* [PASSAGE PROVIDED]:
╭──

State v. Johns

573 N.E.2d 766, 60 Ohio App. 3d 88, 1989 Ohio App. LEXIS 2986
CourtOhio Court of Appeals
DecidedAugust 2, 1989
DocketC-880388
StatusPublished
Cited by2 cases

This text of 573 N.E.2d 766 (State v. Johns) is published on Counsel Stack Legal Research, covering Ohio Court of Appeals primary law. Counsel Stack provides free access to over 12 million legal documents including statutes, case law, regulations, and constitutions.

Bluebook
State v. Johns, 573 N.E.2d 766, 60 Ohio App. 3d 88, 1989 Ohio App. LEXIS 2986 (Ohio Ct. App. 1989).

Opinions

Per Curiam.

This cause came on to be heard upon the appeal from the Court of Common Pleas of Hamilton County, Ohio.

Defendant-appellant Charles J. Johns appeals from the judgment of the Hamilton County Court of Common Pleas in which, following a jury trial, he was found not guilty of vandalism, but guilty of escape. For the reasons that follow, we reverse the judgment of the trial court.

The facts leading to Johns’ indictments for escape and vandalism are not pertinent to the disposition of this appeal because the errors asserted by Johns occurred after the jury had received the case.

The record discloses that seventy minutes after the jury had retired to the jury room to commence its deliberations, the trial court returned the jury to the courtroom, during which proceeding the following occurred:

“THE COURT: Just stay seated, sir. Now * * *, the bailiff has given me a communication, [Jury Foreman], over your signature, sir, which reads in this fashion:
“ ‘We have two jurors who believe the defense has proven the defendant *89 was not guilty because of duress. [Ten] jurors believe he’s guilty of escape. [All] 12 jurors agree he was not guilty of vandalism.’ I read that communication accurately, did I not, sir?
“[JURY FOREMAN]: Yes, you did.
“THE COURT: Now, it appears that your jury has agreed upon a verdict on a charge of vandalism, your full jury is in agreement on that, is that correct?
“[JURY FOREMAN]: That’s cor-
“THE COURT: I see a number of nods of the head affirmatively. And [Jury Foreman], the answer to that is yes. The bottom line or the significance of your earlier part of the communication is that your jury since it takes 12 to agree on a verdict, have not agreed on the other charge.
“You have not arrived at an effective verdict regardless of whatever the situation is if you’re 10 to 2, you haven’t arrived at an effective verdict.
“I have of course discussed this with counsel for both sides, and what I’m asking you to do Mr. Foreman, and ladies and gentlemen, is to go back and resume your deliberations on the remaining charge which you have not resolved, to wit, the escape, and continue to discuss and deliberate on it.

╰──

* [GIVEN RECORDS]:

╭──

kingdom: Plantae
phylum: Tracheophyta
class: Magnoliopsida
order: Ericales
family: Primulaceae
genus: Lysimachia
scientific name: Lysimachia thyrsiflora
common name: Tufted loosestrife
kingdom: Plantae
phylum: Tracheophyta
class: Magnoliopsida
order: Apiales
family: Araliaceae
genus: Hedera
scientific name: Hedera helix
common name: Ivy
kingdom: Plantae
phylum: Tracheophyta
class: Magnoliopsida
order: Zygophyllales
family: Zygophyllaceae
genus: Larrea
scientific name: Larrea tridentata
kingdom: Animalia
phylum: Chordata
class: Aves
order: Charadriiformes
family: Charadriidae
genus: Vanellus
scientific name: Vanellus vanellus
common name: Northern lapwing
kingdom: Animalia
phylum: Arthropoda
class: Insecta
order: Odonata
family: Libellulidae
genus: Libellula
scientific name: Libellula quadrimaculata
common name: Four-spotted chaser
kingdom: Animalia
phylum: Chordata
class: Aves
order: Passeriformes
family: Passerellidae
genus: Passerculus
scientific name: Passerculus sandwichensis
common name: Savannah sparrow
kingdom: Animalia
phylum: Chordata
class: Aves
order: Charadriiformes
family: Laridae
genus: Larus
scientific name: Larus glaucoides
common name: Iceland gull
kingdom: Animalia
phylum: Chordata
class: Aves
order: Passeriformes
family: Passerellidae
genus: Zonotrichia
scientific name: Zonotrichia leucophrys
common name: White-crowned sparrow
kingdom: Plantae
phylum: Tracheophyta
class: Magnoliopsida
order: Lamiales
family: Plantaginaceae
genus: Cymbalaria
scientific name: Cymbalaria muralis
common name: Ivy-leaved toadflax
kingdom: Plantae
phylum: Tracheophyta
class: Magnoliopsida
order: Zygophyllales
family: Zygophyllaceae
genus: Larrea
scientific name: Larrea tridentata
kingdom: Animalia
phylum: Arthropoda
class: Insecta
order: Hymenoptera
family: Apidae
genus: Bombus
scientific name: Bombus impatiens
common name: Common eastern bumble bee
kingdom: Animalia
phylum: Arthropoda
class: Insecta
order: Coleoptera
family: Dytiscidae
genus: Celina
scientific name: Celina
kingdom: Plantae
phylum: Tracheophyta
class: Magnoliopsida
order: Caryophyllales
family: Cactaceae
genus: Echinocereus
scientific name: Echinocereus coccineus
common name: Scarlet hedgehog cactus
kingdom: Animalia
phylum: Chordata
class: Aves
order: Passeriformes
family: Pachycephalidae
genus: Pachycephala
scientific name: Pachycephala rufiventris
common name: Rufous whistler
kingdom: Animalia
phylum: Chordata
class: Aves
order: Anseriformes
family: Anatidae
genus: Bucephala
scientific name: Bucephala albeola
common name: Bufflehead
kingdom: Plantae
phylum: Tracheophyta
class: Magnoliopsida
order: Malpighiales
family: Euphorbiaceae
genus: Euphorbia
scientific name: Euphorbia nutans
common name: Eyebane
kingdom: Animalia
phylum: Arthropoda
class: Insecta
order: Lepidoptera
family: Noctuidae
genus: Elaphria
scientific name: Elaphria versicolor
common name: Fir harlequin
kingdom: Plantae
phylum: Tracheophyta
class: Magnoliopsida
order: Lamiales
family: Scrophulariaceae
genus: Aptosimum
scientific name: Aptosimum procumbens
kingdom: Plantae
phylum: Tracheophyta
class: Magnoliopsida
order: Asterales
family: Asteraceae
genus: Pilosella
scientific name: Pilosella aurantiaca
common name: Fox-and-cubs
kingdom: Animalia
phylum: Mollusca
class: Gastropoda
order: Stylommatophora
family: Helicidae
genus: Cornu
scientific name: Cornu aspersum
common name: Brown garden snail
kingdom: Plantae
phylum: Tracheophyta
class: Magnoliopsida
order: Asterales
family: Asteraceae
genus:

╰──

* [EXPLORE THE MATERIAL]:
1) Do these statements agree with the State v. Johns opinion? (a) The trial court brought the jury back to the courtroom seventy minutes after deliberations began. (b) The jury found Johns guilty of vandalism. (c) The appeals court affirmed the trial court's judgment.
2) Could you carry the State v. Johns opinion forward, starting right after its last sentence?

* [ANSWERS BY ITEM]:
1)
(a) Yes: "seventy minutes after the jury had retired to the jury room to commence its deliberations, the trial court returned the jury to the courtroom"
(b) No: "he was found not guilty of vandalism, but guilty of escape"
(c) No: "we reverse the judgment of the trial court"

2)
“It’s my best judgment in consultation with counsel that we should give you a half an hour or so, at least a half an hour for further discussion on the escape charge, taking into consideration with the plea that has been entered.
“And if you have not arrived at a verdict at that time [Jury Foreman], and if your position is that in your best judgment the jury is unable to agree, you make that representation to us in open court I will give consideration to that.
“But we all want a further effort made to arrive at an effective verdict on the escape charge.
“You have not — I’m not saying this critically, but you have not arrived at a verdict on the escape charge and I want you to deliberate further on it, and unless counsel has anything further, I suggest, Mr. Foreman, that you of course retain the verdict form which the 12 have signed, and continue to deliberate and if after a period of time I do not hear from you with respect to the escape charge, then I’ll summon you back in the courtroom and see what your evaluation is as to whether or not a jury can be, a verdict can be arrived at in the escape or whether it cannot.
“Is that clear, sir?
“JURY FOREMAN: Yes, sir.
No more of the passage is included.